● Objective
List each line of the listing below that contains the string "heart".

-------- Provided records --------

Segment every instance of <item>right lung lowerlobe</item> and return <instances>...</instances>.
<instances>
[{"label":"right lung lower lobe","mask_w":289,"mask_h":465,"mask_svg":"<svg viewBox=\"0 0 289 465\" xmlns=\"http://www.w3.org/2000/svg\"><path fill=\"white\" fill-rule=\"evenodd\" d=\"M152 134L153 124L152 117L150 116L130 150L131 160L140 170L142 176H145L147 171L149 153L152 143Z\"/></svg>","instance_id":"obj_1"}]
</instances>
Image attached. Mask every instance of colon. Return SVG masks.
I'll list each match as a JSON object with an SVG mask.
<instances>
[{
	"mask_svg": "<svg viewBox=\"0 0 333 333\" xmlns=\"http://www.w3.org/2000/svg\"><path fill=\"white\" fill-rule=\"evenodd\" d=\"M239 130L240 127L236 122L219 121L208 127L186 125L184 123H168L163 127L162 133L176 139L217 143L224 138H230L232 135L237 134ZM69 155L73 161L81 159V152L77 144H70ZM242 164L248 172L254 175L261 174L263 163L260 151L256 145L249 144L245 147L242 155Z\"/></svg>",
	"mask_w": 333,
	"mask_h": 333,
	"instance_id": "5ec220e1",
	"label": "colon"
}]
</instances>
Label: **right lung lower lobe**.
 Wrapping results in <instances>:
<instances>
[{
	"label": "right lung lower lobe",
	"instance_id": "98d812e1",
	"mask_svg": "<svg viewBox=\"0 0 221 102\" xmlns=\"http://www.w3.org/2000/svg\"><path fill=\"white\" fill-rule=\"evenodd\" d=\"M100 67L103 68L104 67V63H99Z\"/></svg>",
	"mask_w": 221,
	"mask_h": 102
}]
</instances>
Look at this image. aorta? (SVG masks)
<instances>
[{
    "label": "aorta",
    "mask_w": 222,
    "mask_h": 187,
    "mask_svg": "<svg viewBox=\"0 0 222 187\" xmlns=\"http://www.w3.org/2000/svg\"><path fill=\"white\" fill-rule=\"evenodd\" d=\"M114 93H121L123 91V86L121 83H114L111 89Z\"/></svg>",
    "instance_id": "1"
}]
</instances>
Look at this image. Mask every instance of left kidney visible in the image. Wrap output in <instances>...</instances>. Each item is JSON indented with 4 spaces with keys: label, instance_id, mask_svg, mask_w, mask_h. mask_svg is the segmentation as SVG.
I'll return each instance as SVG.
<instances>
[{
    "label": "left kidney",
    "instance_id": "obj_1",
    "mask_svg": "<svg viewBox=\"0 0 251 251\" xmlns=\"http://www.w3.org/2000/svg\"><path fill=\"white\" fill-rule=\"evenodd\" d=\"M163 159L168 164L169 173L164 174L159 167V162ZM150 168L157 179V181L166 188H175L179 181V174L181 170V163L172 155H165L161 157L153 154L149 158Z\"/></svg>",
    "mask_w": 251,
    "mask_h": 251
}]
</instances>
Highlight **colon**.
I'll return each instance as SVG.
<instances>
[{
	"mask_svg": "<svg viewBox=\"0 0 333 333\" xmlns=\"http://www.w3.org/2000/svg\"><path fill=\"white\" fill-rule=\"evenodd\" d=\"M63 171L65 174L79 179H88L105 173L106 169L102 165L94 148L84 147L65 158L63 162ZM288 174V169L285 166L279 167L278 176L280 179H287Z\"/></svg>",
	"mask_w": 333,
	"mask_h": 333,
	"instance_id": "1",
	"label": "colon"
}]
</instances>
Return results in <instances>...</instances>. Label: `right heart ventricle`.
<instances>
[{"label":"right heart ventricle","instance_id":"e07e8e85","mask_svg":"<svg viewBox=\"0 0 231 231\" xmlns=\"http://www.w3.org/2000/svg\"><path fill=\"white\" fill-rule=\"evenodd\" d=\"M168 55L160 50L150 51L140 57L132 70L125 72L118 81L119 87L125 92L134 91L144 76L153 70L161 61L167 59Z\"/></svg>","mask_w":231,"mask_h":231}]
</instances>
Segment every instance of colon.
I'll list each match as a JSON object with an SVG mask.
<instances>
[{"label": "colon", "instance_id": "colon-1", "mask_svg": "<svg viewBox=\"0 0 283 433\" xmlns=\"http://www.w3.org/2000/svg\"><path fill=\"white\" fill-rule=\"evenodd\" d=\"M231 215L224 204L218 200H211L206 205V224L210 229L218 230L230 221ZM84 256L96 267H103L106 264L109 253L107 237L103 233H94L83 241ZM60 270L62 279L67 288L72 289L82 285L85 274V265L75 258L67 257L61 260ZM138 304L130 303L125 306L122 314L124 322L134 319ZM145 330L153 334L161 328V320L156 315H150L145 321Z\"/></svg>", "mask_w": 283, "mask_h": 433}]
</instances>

--------

● Written solution
Return results in <instances>...</instances>. Label: `right heart ventricle`.
[{"label":"right heart ventricle","instance_id":"e07e8e85","mask_svg":"<svg viewBox=\"0 0 231 231\" xmlns=\"http://www.w3.org/2000/svg\"><path fill=\"white\" fill-rule=\"evenodd\" d=\"M168 55L160 50L150 51L140 57L132 70L125 72L118 81L119 87L125 92L134 91L144 76L153 70L161 61L167 59Z\"/></svg>","mask_w":231,"mask_h":231}]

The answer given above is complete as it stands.